TEXT SHOWN:

------------------------------------------------------------------------

1
votes

I am trying to do transfer learning in Keras + Tensorflow on a selected subset of Places-205 dataset, containing only 27 categories. I am using InceptionV3, DenseNet121 and ResNet50, pre-trained on ImageNet, and add a couple of extra layers to adapt to my classes. If the model is ResNet, I add Flatten + Dense for classfication, and if it is DenseNet or Inceptionv3, I add Global Avg Pool + Dense (relu) + Dense (classification). This is the code snippet:

x = base_model.output
if FLAGS.model in 'resnet50':
    x = Flatten(name="flatten")(x)
else:
    x = GlobalAveragePooling2D()(x)
    # Let's add a fully-connected layer
    x = Dense(1024, activation = 'relu')(x)
# And a logistic layer
predictions = Dense(classes, activation = 'softmax')(x)

For DenseNet and Inceptionv3 the training is ok, and the validation accuracy hits 70%, but for ResNet the validation accuracy stays fixed at 0.0369/0.037 (which is 1/27, my number of classes). It seems like it always predicts one class, but it's weird because its training progresses ok and the unspecific model code is exactly the same as for DenseNet and InceptionV3, which do work as expected.

Do you have any idea why it happens?

Thanks a lot!

1
Are you sure you're hitting the flatten line? You're using in instead of == in your comparison. You should be using in with a list or something similar.Daniel Möller
Yes, I printed the model summary and it has the Flatten layerCiprian Andrei Focsaneanu
Ok... could the extra dense layer be more important than expected?Daniel Möller
I suspect you may have a problem with a high learning rate for that model. It rushes to some place and can't get the details.Daniel Möller
I also thought of this (the high learning rate), and changed it but the situation didn't change much (the validation accuracy grows to maximum 0.037). The confusion matrix indicates that the 21st category (from 27) gets always predictedCiprian Andrei Focsaneanu

1 Answers

0
votes

I had a similar issue as you @Ciprian Andrei Focsaneanu, and what I have found to have worked was to make the previous layers (before the fully connected layers) trainable, as the filters/features of the ResNet50 were not suitable for my application.

Strangely enough, I also trained the VGG16 models, which was initially on the same images (imagenet) but its filters worked for my application, but I digress.

Here's the link to a page that inspired me to do this: https://datascience.stackexchange.com/questions/16840/multi-class-neural-net-always-predicting-1-class-after-optimization

Hope this helps!

------------------------------------------------------------------------

EXTRACTED ENTRIES:
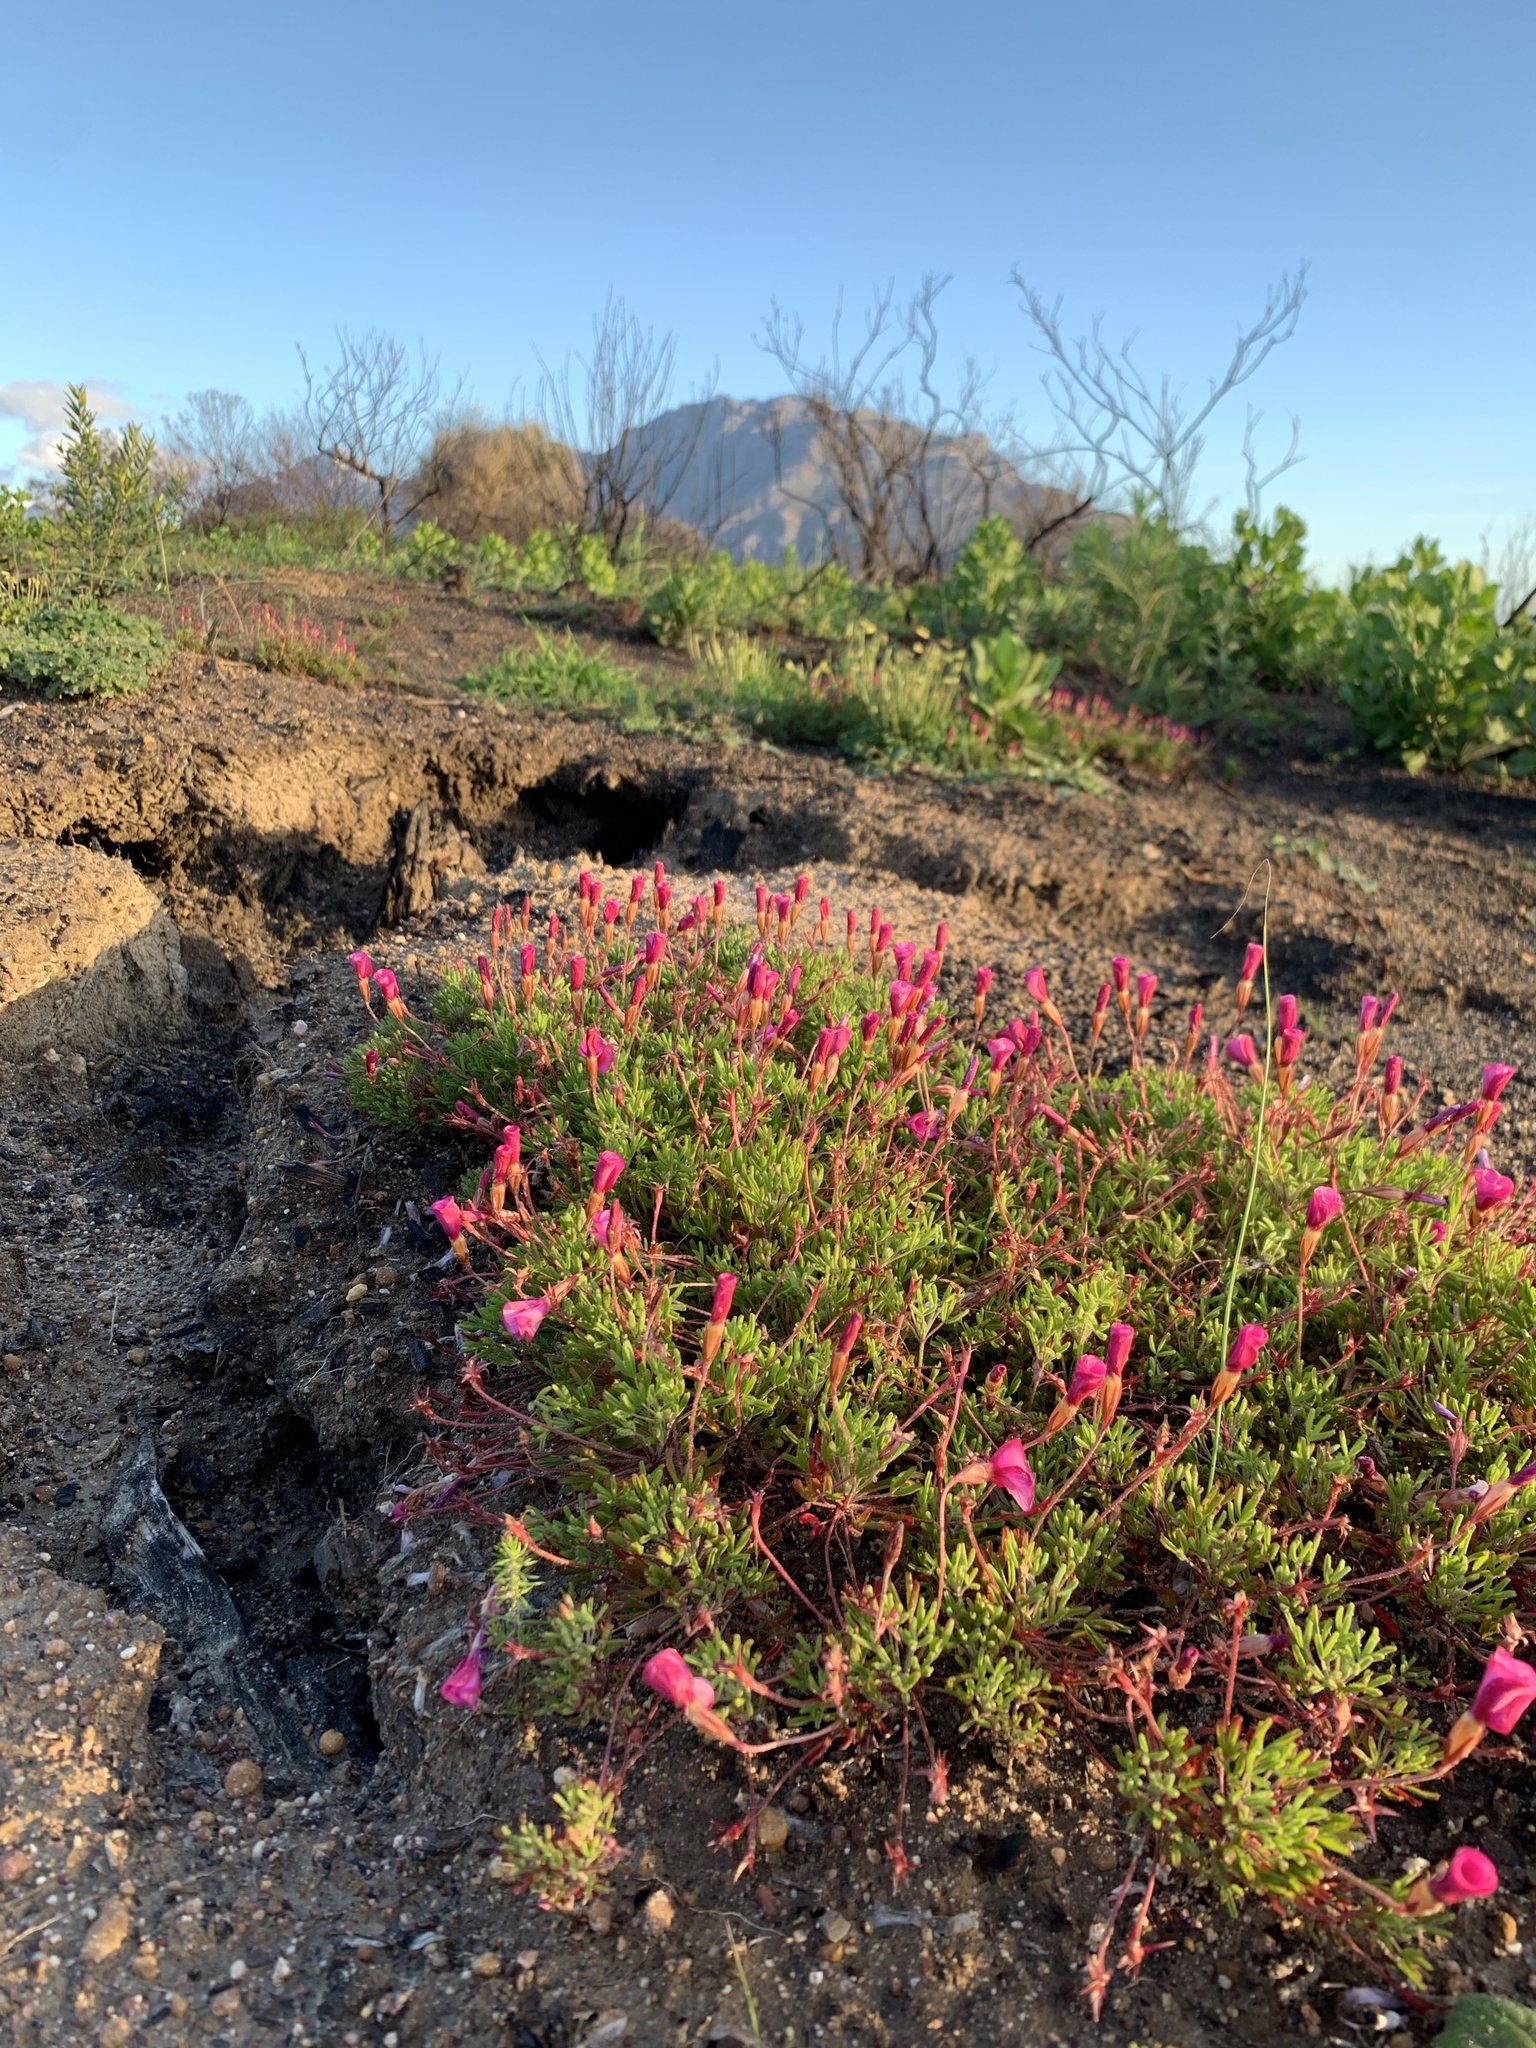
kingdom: Plantae
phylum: Tracheophyta
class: Magnoliopsida
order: Oxalidales
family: Oxalidaceae
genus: Oxalis
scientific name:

------------------------------------------------------------------------

TASK REQUIREMENTS:
- A) In the Keras transfer-learning thread, which category does the confusion matrix show always gets predicted for ResNet?
- B) Reproduce every one of the entries that name a living thing from kingdom down, leaving the pictures out.

THE RESULTS:
- A) The 21st of the 27 categories.

- B)
kingdom: Plantae
phylum: Tracheophyta
class: Magnoliopsida
order: Oxalidales
family: Oxalidaceae
genus: Oxalis
scientific name:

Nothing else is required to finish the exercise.